Kıbrıs Türk Spor Yazarları Derneği Başkanı Necati Özsoy ve Yönetim Kurulu Üyesi Ahmet Özsoy’un katıldığı etkinlikte Yakın Doğu Üniversitesi Spor Bilimleri Fakültesi Dekanı Prof. Dr. Mehtap Tiryakioğlu, Dekan Yardımcısı Prof. Dr. Hasan Ulaş Yavuz, Dekan Yardımcısı ve Beden Eğitimi ve Spor Öğretmenliği Bölüm Başkanı Prof. Dr. Nazım Serkan Burgul, Antrenörlük Eğitimi Bölüm Başkanı Doç. Dr. Deniz Erdağ, Rekreasyon Bölüm Başkanı Doç. Dr. Hakan Atamtürk ve öğretim üyeleri ile birçok öğrenci yer aldı. Soru cevap bölümüyle son bulan seminerde, Necati Özsoy ve Ahmet Özyaşar’a teşekkür belgesi takdim edildi.
“Devletin çerçevesi belli bir spor politikası olmalı!”
Kıbrıs Türk Spor Yazarları Derneği Başkanı Necati Özsoy, seminerde yaptığı konuşmada, ülkedeki spor politikalarının belirgin bir çerçeveye oturtulması gerektiğini vurguladı. “Devletin artık ve çerçevesi belli bir spor politikası olmalı.” diyen Özsoy, sporun daha sistemli ve sürdürülebilir bir şekilde yönetilmesi gerektiğini ifade etti. Özsoy, gençlerin spora teşvik edilmesi ve spor altyapısının geliştirilmesi gibi amaçlarla Gençlik ve Spor Bakanlığı’nın yeniden faaliyete geçmesini umduğunu belirtti. Son olarak Özsoy, böyle bir bakanlığın sporun tüm dallarını kapsayan, uzun vadeli bir strateji oluşturulmasına katkı sağlayacağını düşündüğünü sözlerine ekledi.

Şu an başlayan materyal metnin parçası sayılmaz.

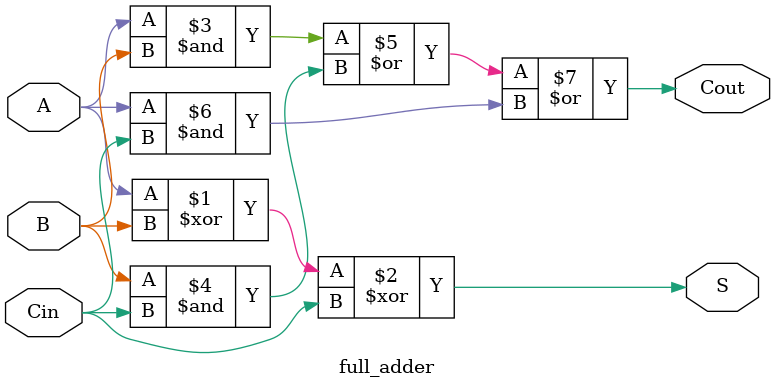
<source format=sv>
module ripple_adder
(
	input  logic [7:0] SW, A,
	input  logic add, sub,
	
	output logic [7:0] S,
	output logic       X
);

    /* TODO
     *
     * Insert code here to implement a ripple adder.
     * Your code should be completly combinational (don't use always_ff or always_latch).
     * Feel free to create sub-modules or other files. */
	  logic c1, c2;
	  logic [7:0] new_SW;
	  
	  always_comb
	  begin
			new_SW = ({8{sub}} ^ SW[7:0]);
		
	  end
	  
	  CRA_4bit a1(.A(new_SW[3:0]), .B(A[3:0]), .c_in(sub), .S(S[3:0]), .c_out(c1));
	  CRA_4bit a2(.A(new_SW[7:4]), .B(A[7:4]), .c_in(c1), .S(S[7:4]), .c_out(c2));
	  full_adder a3(.A(new_SW[7]), .B(A[7]), .Cin(c2), .S(X), .Cout(cout));

     
endmodule

module CRA_4bit(
	input  [3:0] A, B,
	input         c_in,
	output [3:0] S,
	output logic c_out
	  

);
	  logic c1, c2, c3;

	  full_adder fa1(.A(A[0]), .B(B[0]), .Cin(c_in), .S(S[0]), .Cout(c1));
	  full_adder fa2(.A(A[1]), .B(B[1]), .Cin(c1), .S(S[1]), .Cout(c2));
	  full_adder fa3(.A(A[2]), .B(B[2]), .Cin(c2), .S(S[2]), .Cout(c3));
	  full_adder fa4(.A(A[3]), .B(B[3]), .Cin(c3), .S(S[3]), .Cout(c_out));

endmodule


module full_adder(	

	input A, B, Cin,
	output logic S, Cout
);
  

	assign S = A^B^Cin;
  
	assign Cout = (A & B)|(B & Cin)|(A & Cin);
  
  
endmodule



</source>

KKTC’nin spor tarihindeki dönüşüm sürecinde ve günümüzde ‘siyasetin spora etkisini’ örneklerle irdeleyen Ahmet Özyaşar, sunumunda Kıbrıs Türk Sporunun siyaset içinde hangi aşamalardan geçtiğini anlattı. Özyaşar, konuşmasına başlarken: “Bu adada spor hiçbir zaman sadece spor olarak kalmadı, futbol da asla yalnızca futbol olmadı. Spor, futbol ve kulüpler, her zaman siyasi olaylar ve örgütlenmeler için bir araç haline getirildi.” ifadelerini kullandı.

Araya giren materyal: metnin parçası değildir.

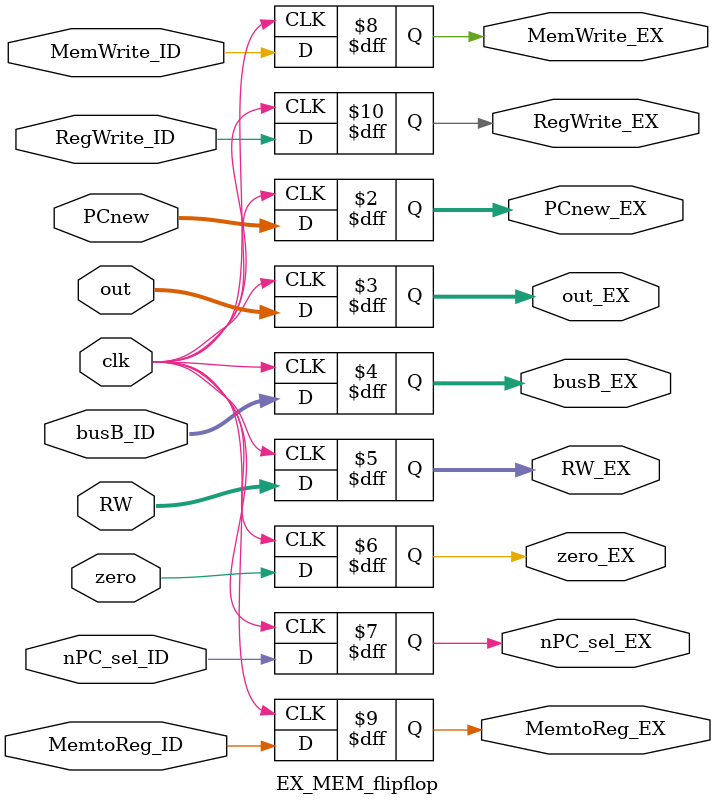
<source format=v>
module EX_MEM_flipflop(input [31:0]PCnew,out,busB_ID,
input [4:0]RW,
input clk,zero,nPC_sel_ID,MemWrite_ID,MemtoReg_ID,RegWrite_ID,
output reg[31:0]PCnew_EX,out_EX,busB_EX,
output reg[4:0]RW_EX,
output reg zero_EX,nPC_sel_EX,MemWrite_EX,MemtoReg_EX,RegWrite_EX);
always@(posedge clk)begin
	PCnew_EX=PCnew;
	out_EX=out;
	busB_EX=busB_ID;
	
	RW_EX=RW;
	
	zero_EX=zero;
	nPC_sel_EX=nPC_sel_ID;
	MemWrite_EX=MemWrite_ID;
	MemtoReg_EX=MemtoReg_ID;
	RegWrite_EX=RegWrite_ID;
end
endmodule
</source>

Sporun, özellikle de futbolun sadece bir spor dalı olarak kalmayıp siyasetle iç içe geçerek toplumsal alanlarda önemli bir rol oynadığına değinen Özyaşar, bu zorunlu ilişkiyi tarihsel süreçteki örneklerle ele alarak, sporun siyasi amaçlar için nasıl kullanıldığını ve bu iki alanın birbirini nasıl etkilediğini belirtti. “Sporda Zoraki Evlilik” isminin de spor ve siyasetin Kıbrıs Türk toplumundaki birbirine zorunlu ve sıkı ilişkisini simgelediğini ifade eden Özyaşar: “Bir evlilik düşünün ki karı-koca birbirini sevmiyor ama birbirine muhtaçtırlar diye de ayrılamıyorlar. Kulüplerimiz ve spor dallarımız geçmişten günümüze siyasete bağlı. O kadar ilginç bir yapıya sahibiz ki birbirimizden nefret ediyoruz ama aynı zamanda birbirimizden besleniyoruz.” dedi.

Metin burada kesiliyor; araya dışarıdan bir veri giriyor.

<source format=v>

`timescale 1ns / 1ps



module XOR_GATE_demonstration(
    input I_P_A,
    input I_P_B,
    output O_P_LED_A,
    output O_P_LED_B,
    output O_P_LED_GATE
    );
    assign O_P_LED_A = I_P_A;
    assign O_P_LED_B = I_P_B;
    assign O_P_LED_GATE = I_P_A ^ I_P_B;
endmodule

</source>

Kıbrıs Türk tarihinde gelişen siyasi olaylar ve örgütlenmelerin spor üzerinden nasıl şekillendiğin kaydeden Özyaşar, sunumunda özetle şu ifadelere yer verdi: “Türk Mukavemet Teşkilatı’nın (TMT) 1950’li yıllarda spor kulüplerini örgütlenme merkezleri haline getirdiğini örnekleriyle gördük. Döneminin Lefkoşa Serdarı, TMT’nin en güçlü adamlarından Çetinkaya’nın efsanevi başkanı Kemal Şemiler’in ‘Kulübün ve birer TMT mensubu olan futbolcularının sevk ve idaresinin daha iyi olması gerekçesiyle, kapatılması, futbolcularının ise, Çetinkaya Kulübü bünyesine alınmasına’ karar verilmesini gördük. Zihni Kalmaz gibi futbolcuların siyasi görüşleri nedeniyle yaşadıkları sorunlar, ‘Galliga’ lakaplı sporcunun neredeyse ‘vatan haini’ ilan edilmesi, spor-siyaset ilişkisini net bir şekilde ortaya koyuyor. Ayrıca, birçok kötü örnekte olduğu gibi milliyetçi duyguların futbola nasıl entegre edilmeye çalışıldığını gösterirken, sporun barış ve dostluk mesajları verme potansiyelini de gözler önüne seriyor.” dedi.